Exactly as written, output each of the lines below, with no images.

Collected data

──────────

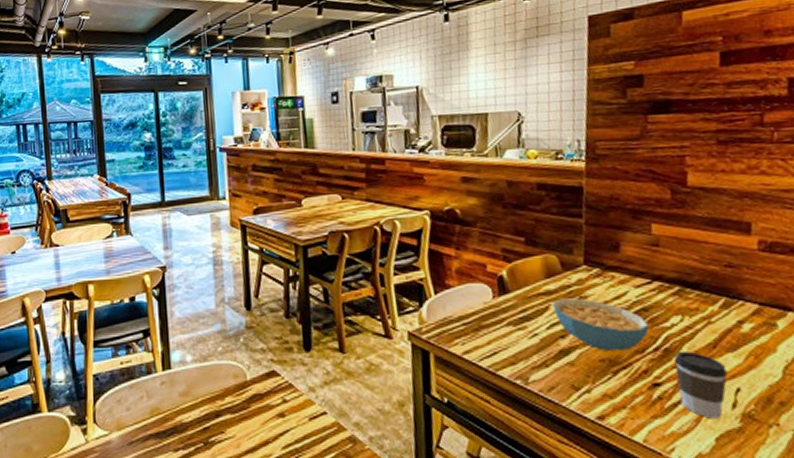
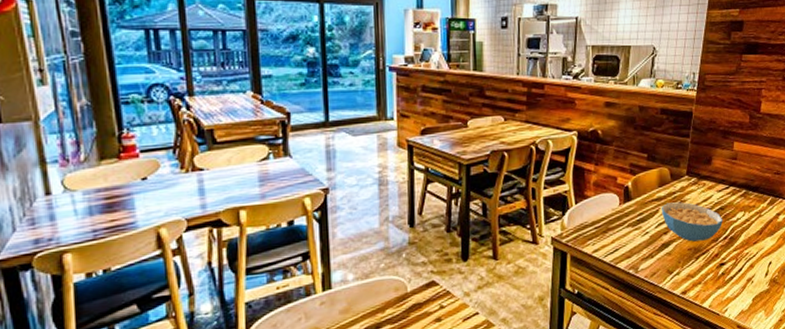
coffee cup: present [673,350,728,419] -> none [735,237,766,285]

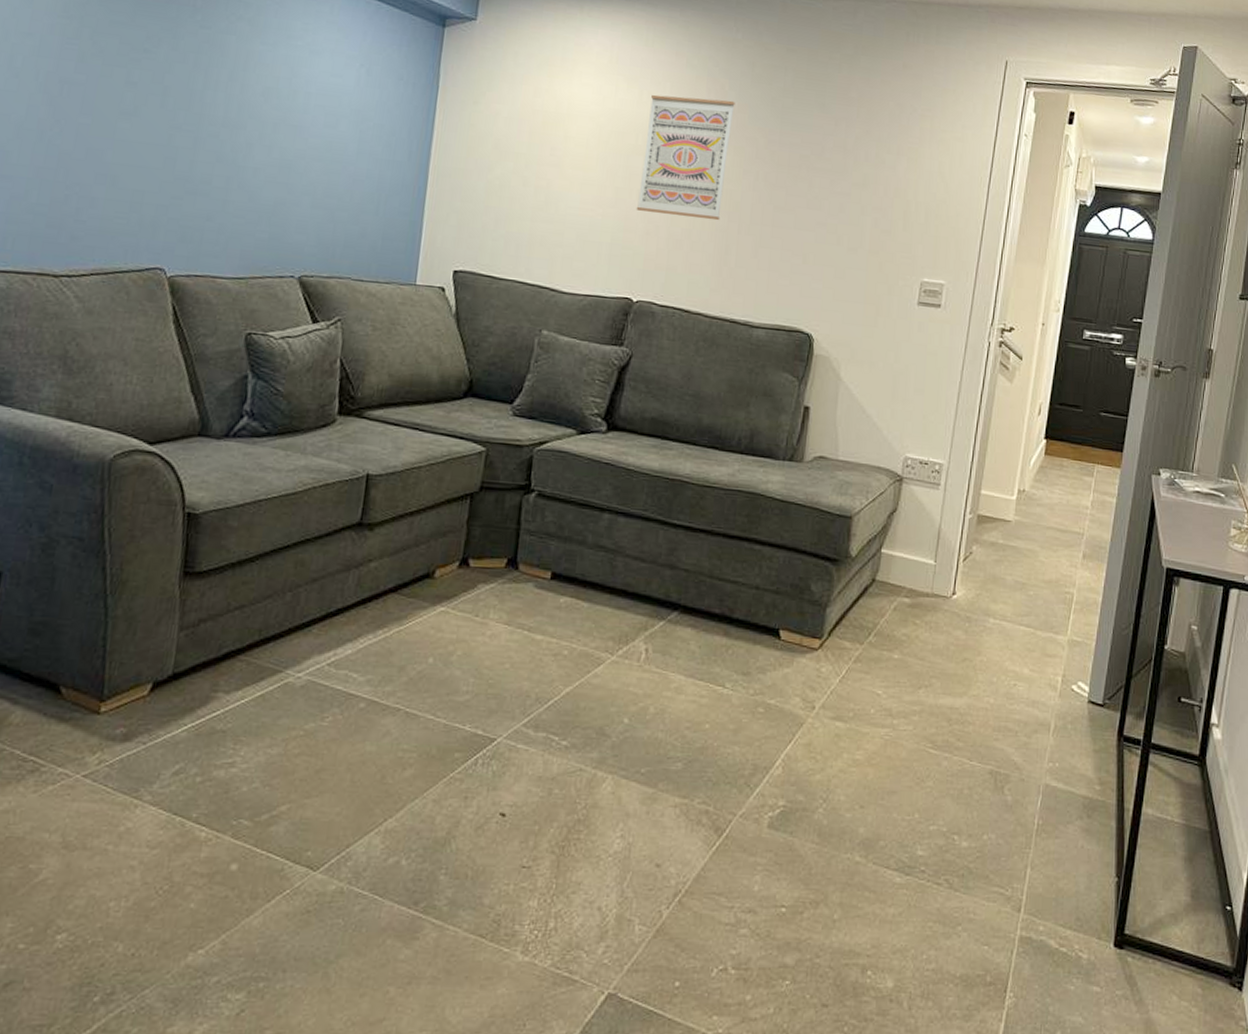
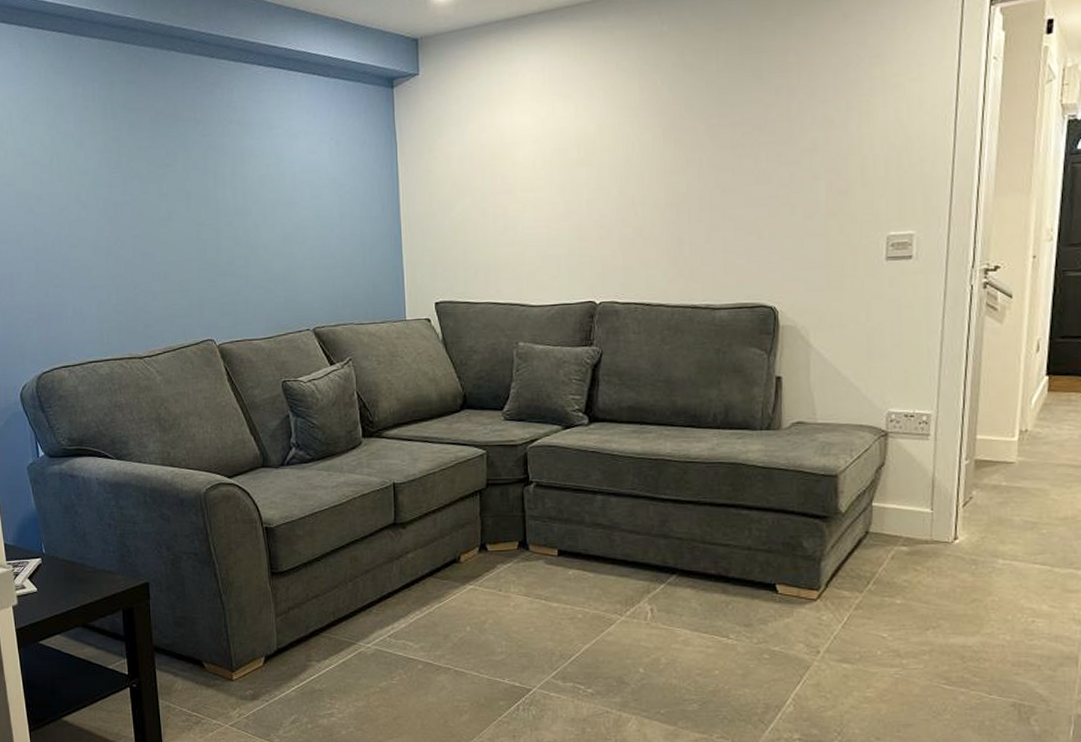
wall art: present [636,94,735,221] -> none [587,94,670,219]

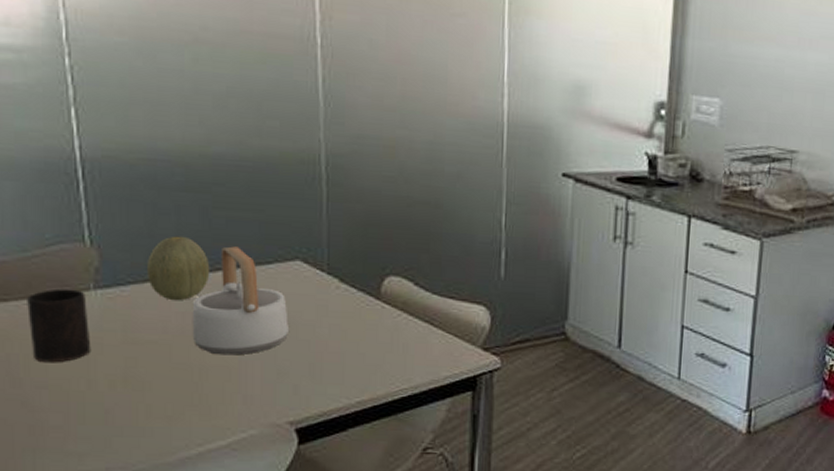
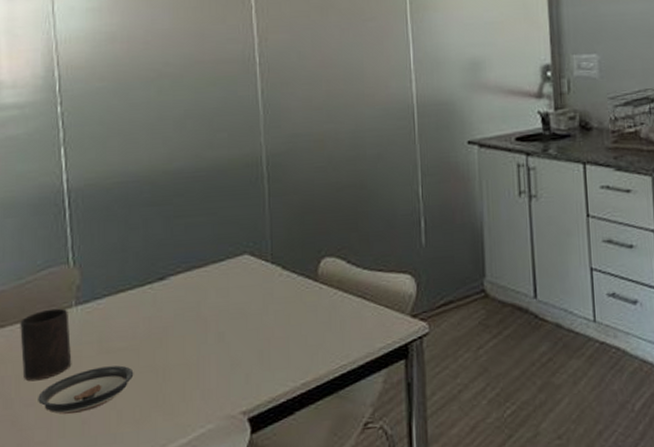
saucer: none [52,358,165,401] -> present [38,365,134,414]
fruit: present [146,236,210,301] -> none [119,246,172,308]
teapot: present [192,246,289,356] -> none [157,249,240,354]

──────────

### [Exercise response]
coffee cup: present [673,350,728,419] -> none [735,237,766,285]

wall art: present [636,94,735,221] -> none [587,94,670,219]

saucer: none [52,358,165,401] -> present [38,365,134,414]
fruit: present [146,236,210,301] -> none [119,246,172,308]
teapot: present [192,246,289,356] -> none [157,249,240,354]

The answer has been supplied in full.